Bumi berdecih kaget dengan keberanian Damay yang tidak pernah gadis itu tunjukkan sebelumnya. Apa itu artinya, gadis itu selama ini hanya memasang topeng di depannya. Berpura-pura lugu dan polos, untuk mengambil sedikit simpatinya.

“Ah! Akhirnya, ketahuan aslinya, kan? Ternyata, lo, nggak sepolos dan selugu yang gue kira.” Percuma berbicara sopan, jika Damay ternyata mulai menunjukkan taringnya.

“Saya nggak peduli dengan pandangan Kak Bumi, sama saya,” balas Damay kembali menjaga jaraknya dengan Bumi. “Tapi satu yang pasti, kalau saya sangat berterima kasih dengan pertolongan Kakak, dan saya nggak mau berutang apapun dengan Kak Bumi, juga keluarganya.”

Giliran Bumi yang menghabiskan jarak dengan Damay, karena merasa telah dipandang sebelah mata.
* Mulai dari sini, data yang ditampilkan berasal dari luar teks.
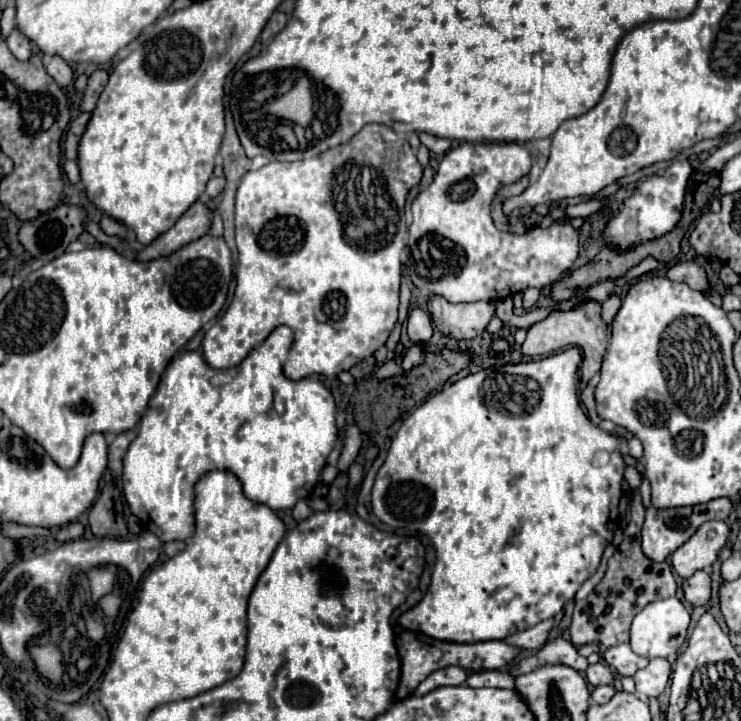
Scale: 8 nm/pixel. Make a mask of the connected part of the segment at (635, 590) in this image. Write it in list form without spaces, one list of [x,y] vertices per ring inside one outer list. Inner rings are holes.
[[[636,493],[632,497],[632,513],[630,513],[630,523],[624,531],[624,541],[608,561],[608,571],[604,579],[596,585],[596,589],[586,599],[576,601],[572,625],[568,629],[570,639],[576,647],[586,643],[598,643],[606,649],[622,641],[628,641],[632,619],[634,615],[638,615],[638,611],[642,611],[642,607],[646,607],[652,601],[668,599],[676,595],[678,585],[670,565],[666,561],[656,563],[642,553],[642,547],[640,547],[642,523],[644,523],[644,505],[640,499],[640,493]]]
Bumi mengarahkan telunjuknya pada pundak Damay, lalu mendorongnya sedikit keras.

“Lo itu bukan orang sini, May. Jadi lo belum tahu, bagaimana kejamnya ibukota dengan segala isinya,” tutur Bumi berujar sembari mengatupkan geliginya karena kesal. “Dan jangan pernah hubungi GUE, kalau nantinya ELO, terlibat masalah di sini. Dan, jangan sekali-kali hubungi gue, atau keluarga gue, buat mengiba kalau lo dapat musibah. Karena GUE, nggak bakal ngelakuin apapun buat ELO!"
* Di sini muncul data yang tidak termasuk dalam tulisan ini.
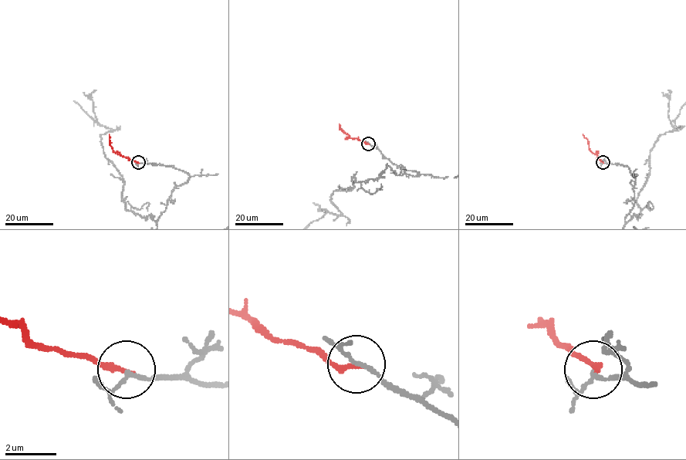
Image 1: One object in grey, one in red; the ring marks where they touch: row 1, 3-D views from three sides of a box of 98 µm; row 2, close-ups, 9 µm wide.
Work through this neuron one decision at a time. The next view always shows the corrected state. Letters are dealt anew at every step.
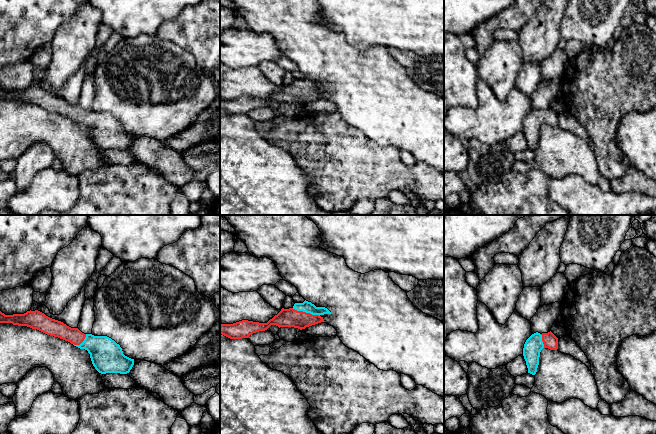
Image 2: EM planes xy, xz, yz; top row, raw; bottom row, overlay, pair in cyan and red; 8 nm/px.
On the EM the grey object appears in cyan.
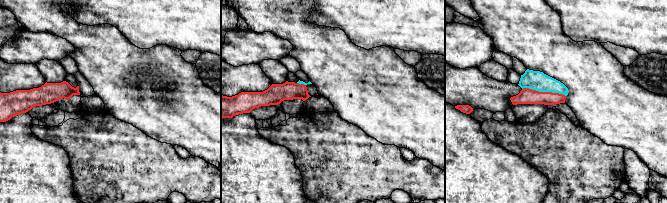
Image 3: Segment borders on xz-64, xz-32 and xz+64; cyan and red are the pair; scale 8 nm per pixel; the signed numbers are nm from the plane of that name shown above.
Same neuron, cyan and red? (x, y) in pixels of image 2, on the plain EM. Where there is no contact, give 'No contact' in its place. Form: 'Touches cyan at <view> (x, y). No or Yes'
Touches cyan at xz (306, 88). Yes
Damay meneguk ludah, tapi tetap mengangkat tinggi dagunya agar Bumi tidak meremehkannya. Damay sangat mengerti kalau dirinya berasal dari daerah, tapi ia tidak akan membiarkan Bumi dan keluarganya memandang dengan remeh.
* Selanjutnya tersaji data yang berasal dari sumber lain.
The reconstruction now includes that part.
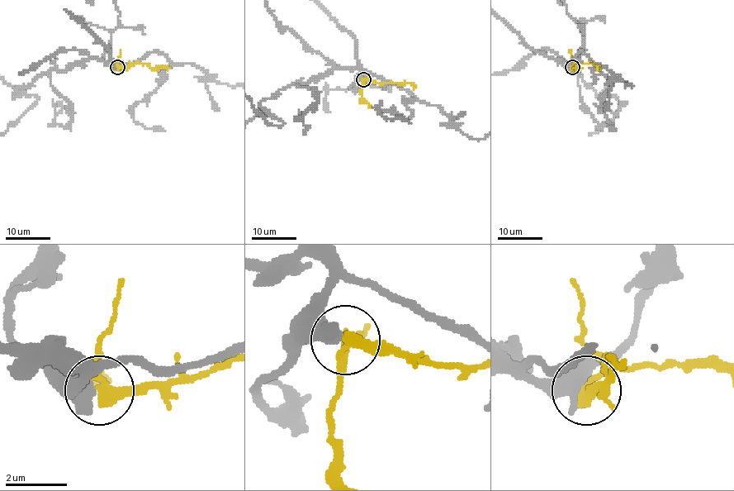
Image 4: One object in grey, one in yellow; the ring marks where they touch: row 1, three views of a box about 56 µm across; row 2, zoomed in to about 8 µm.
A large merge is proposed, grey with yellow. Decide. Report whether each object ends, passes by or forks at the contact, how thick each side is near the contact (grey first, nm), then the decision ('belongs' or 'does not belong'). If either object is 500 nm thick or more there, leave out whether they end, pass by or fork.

“Saya, nggak punya nomor hape Kak Bumi, jadi, jangan khawatir. Saya nggak akan pernah menghubungi Kakak, meskipun saya dalam kesulitan.”

“Oke! Fine!” hardik Bumi hingga membuat Damay tersentak mundur. “Jangan sampai, ludah yang sudah lo buang, nantinya lo jilat sendiri! Dan kita lihat, sejauh mana, lo, bisa bertahan di sini sendirian!”

Damay hanya diam memandang Bumi yang terlihat berang untuk beberapa saat. Kalau pria itu memang tidak menyukainya dan begitu membencinya, mengapa Bumi tidak langsung menjatuhkan talak ketika Damay memintanya.

“Kak Bumi sudah bisa pergi.” Daripada harus berdebat lebih lama, Damay lebih suka pria itu meninggalkannya seorang diri. “Makasih juga atas bantuanya. Semoga, rencana pernikahannya dengan Kak Tari dilancarkan sampai hari H.”